Die ZAUBERFLÖTE ist eine Oper, die sich eindeutiger Etikettierung und Interpretation entzieht. Zu vieles ist in sie eingeflossen: mehrere Vorformen als Kunstmärchen, die Gedanken- und Symbolwelt der Freimaurer, die stürmischen politischen Verhältnisse, in denen alle Hoffnung der aufgeklärten bürgerlichen Kräfte an Joseph II. hing und alle Sorge um Rückfall in den Absolutismus sich mit Maria Theresia verband, eine Geschichte des Erwachsenwerdens zweier Kinder, eine Geschichte vom dornigen Weg der Aufklärung, aber auch von der Befriedung der zerrissenen Welt , der Überwindung des „Kalten Krieges“ in neue Harmonie durch das in Prüfungen bewährte und durch Liebe gerechtfertigte „Hohe Paar“. Ebenso aber steckt auch das Wiener Vorstadttheater mit seinen Hans -Wurstiaden in ihr und das Maschinen- und Zaubertheater des Barock.
Im Märchengewand werden Antinomien wie Mann-Frau, gut-böse, Nacht-Tag, Natur-Kultur,
Sonne- Mond, Liebe- Haß, die Ur-Pole aller menschlichen Existenz, behandelt und verhandelt.
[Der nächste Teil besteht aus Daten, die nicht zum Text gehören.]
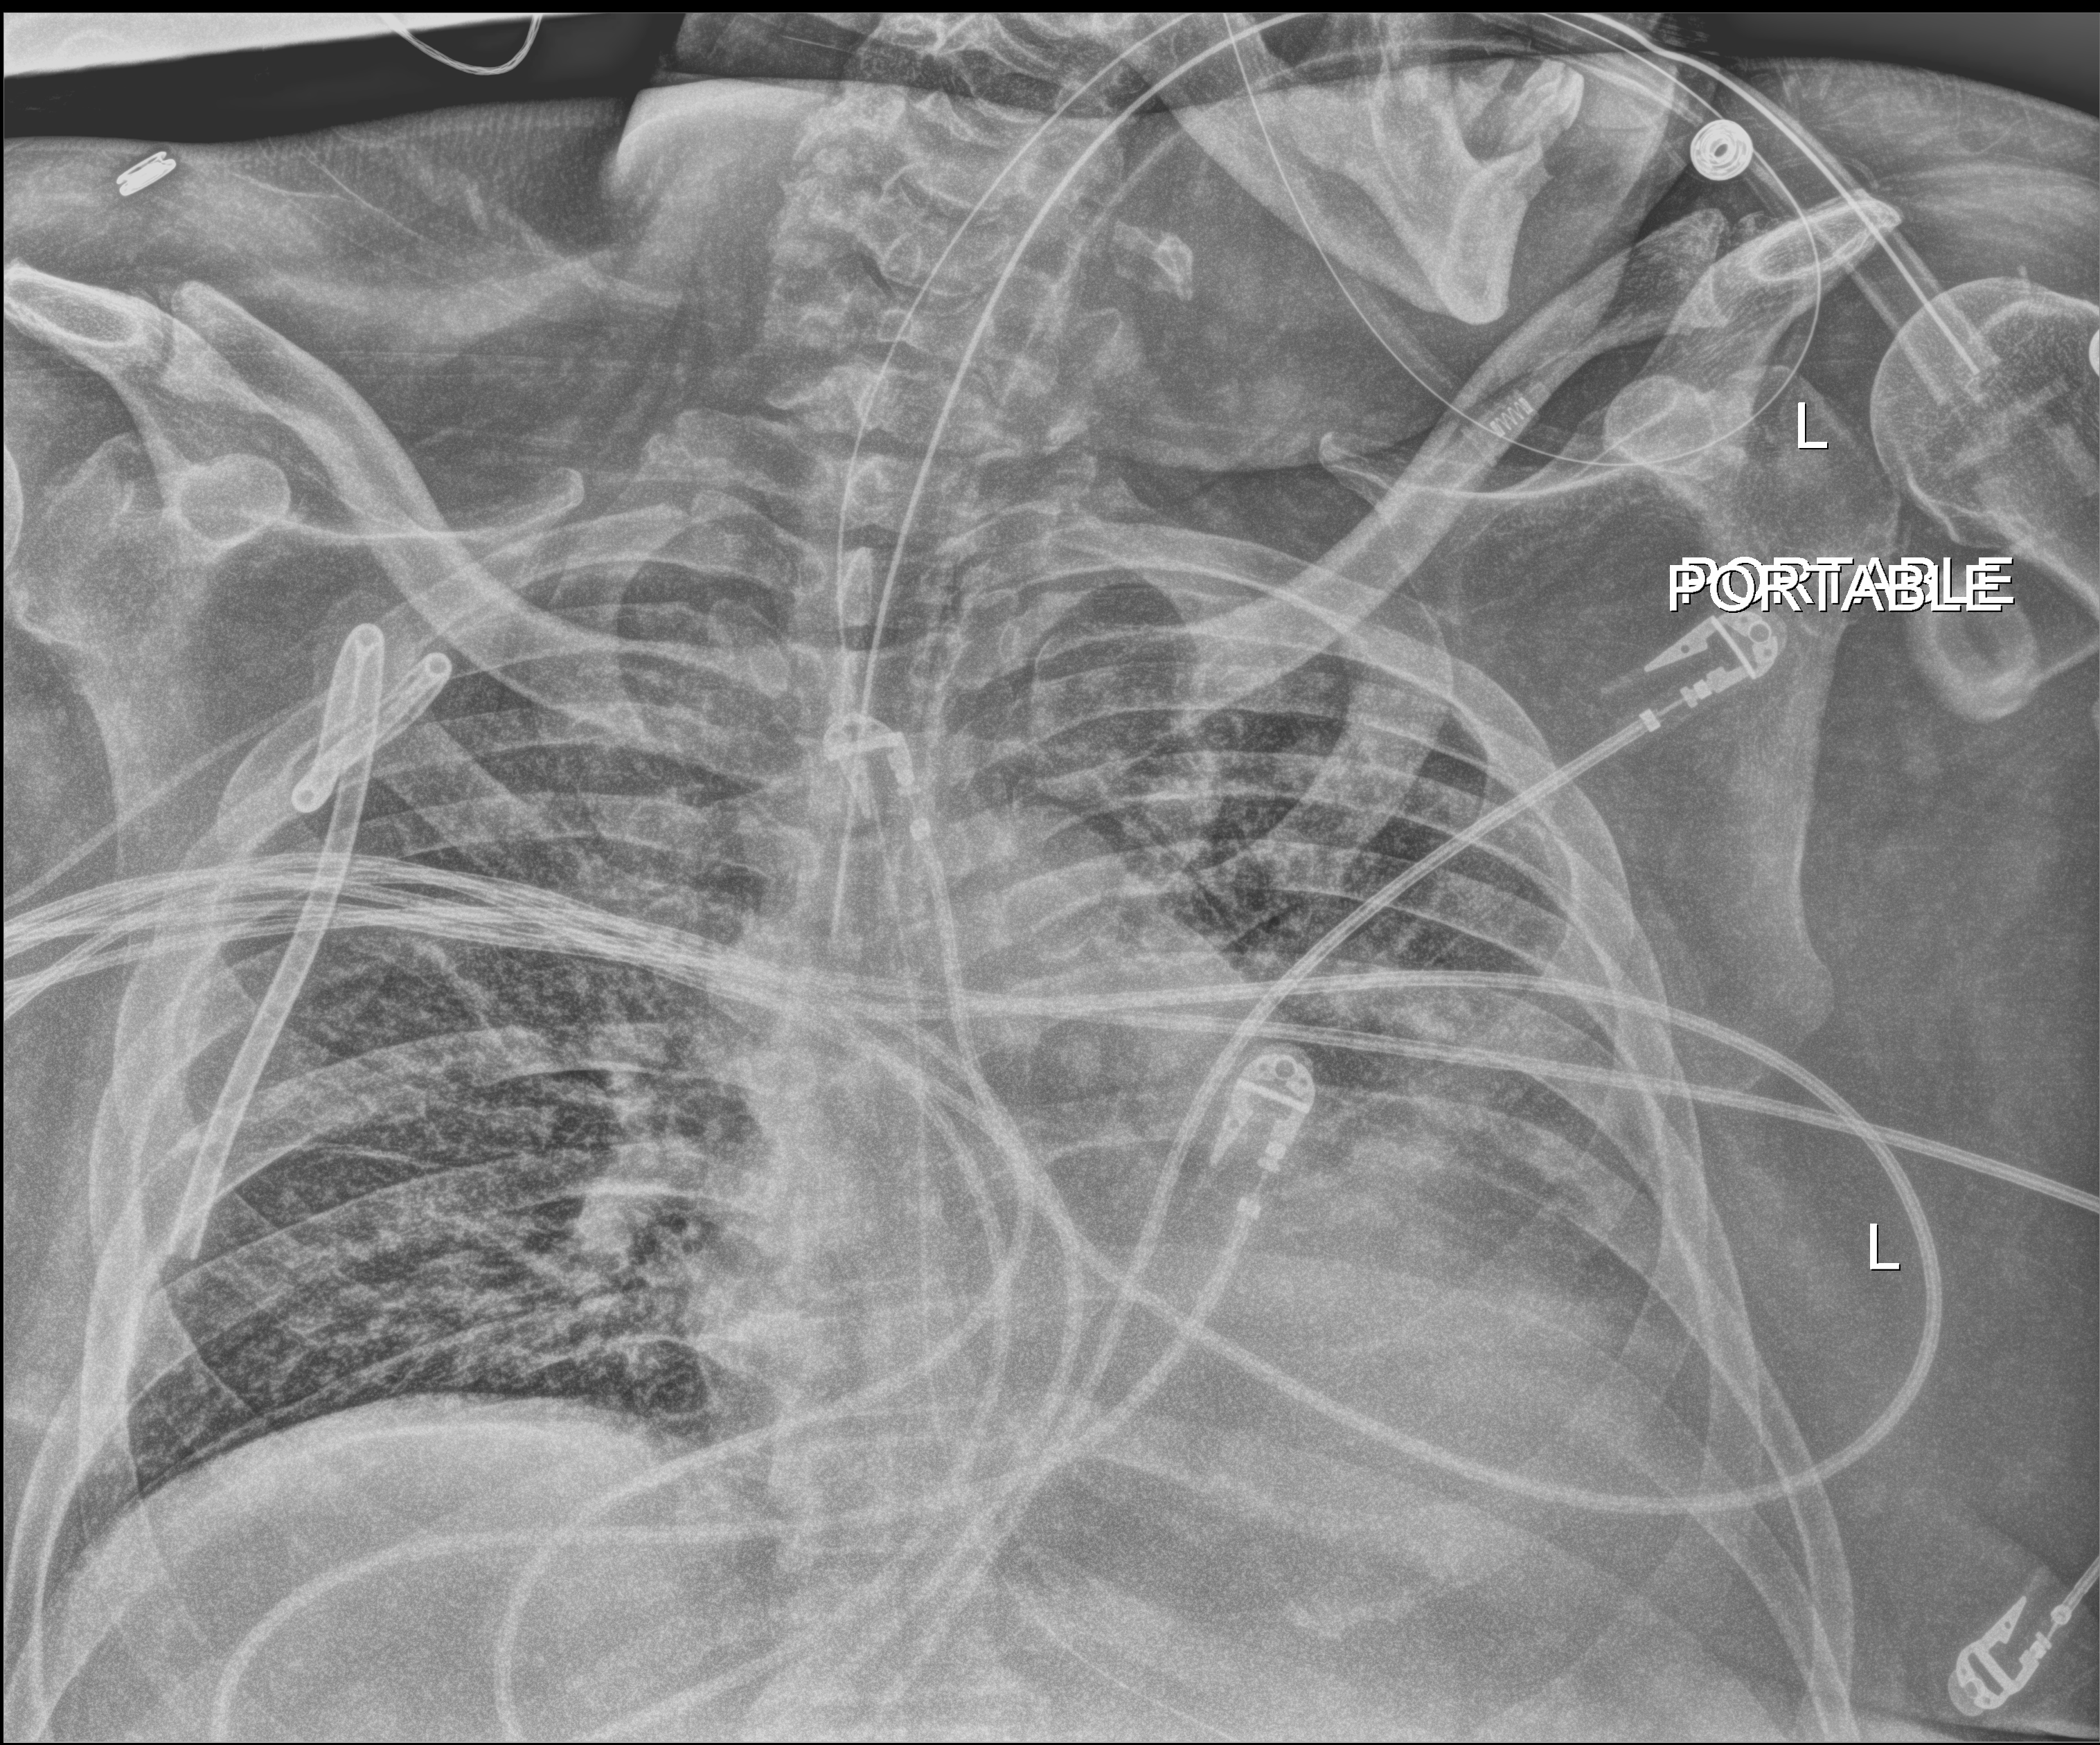
Chest radiograph (digital radiography); anteroposterior (AP) projection. Male patient hospitalised with COVID-19, age 60–74 years.
Hospital-stay facts (about this admission, not read from this image; timing relative to this image not recorded):
- admitted to intensive care during this hospital stay: yes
Durch das Märchengewand bleiben alle diese Bestandteile und Themen in ihrer Vieldeutigkeit und Hintergründigkeit erhalten und sind doch zu einer wunderbar einheitlichen Geschichte verschmolzen.
Die Vielzahl der Themen und Formen, die Bestandteile der ZAUBERFLÖTE sind, machen eine Vielzahl unterschiedlicher Herangehensweisen und Interpretationen möglich, auch sehr gegensätzliche. Mal wird es als Befreiung, mal als Gleichschaltung gewertet, mal geht es um den Sieg des Guten, mal wird Verfestigung des Unrechts diagnostiziert, mal als farbenfrohes Familien-Märchen, mal als abstrakte Ideen-Oper.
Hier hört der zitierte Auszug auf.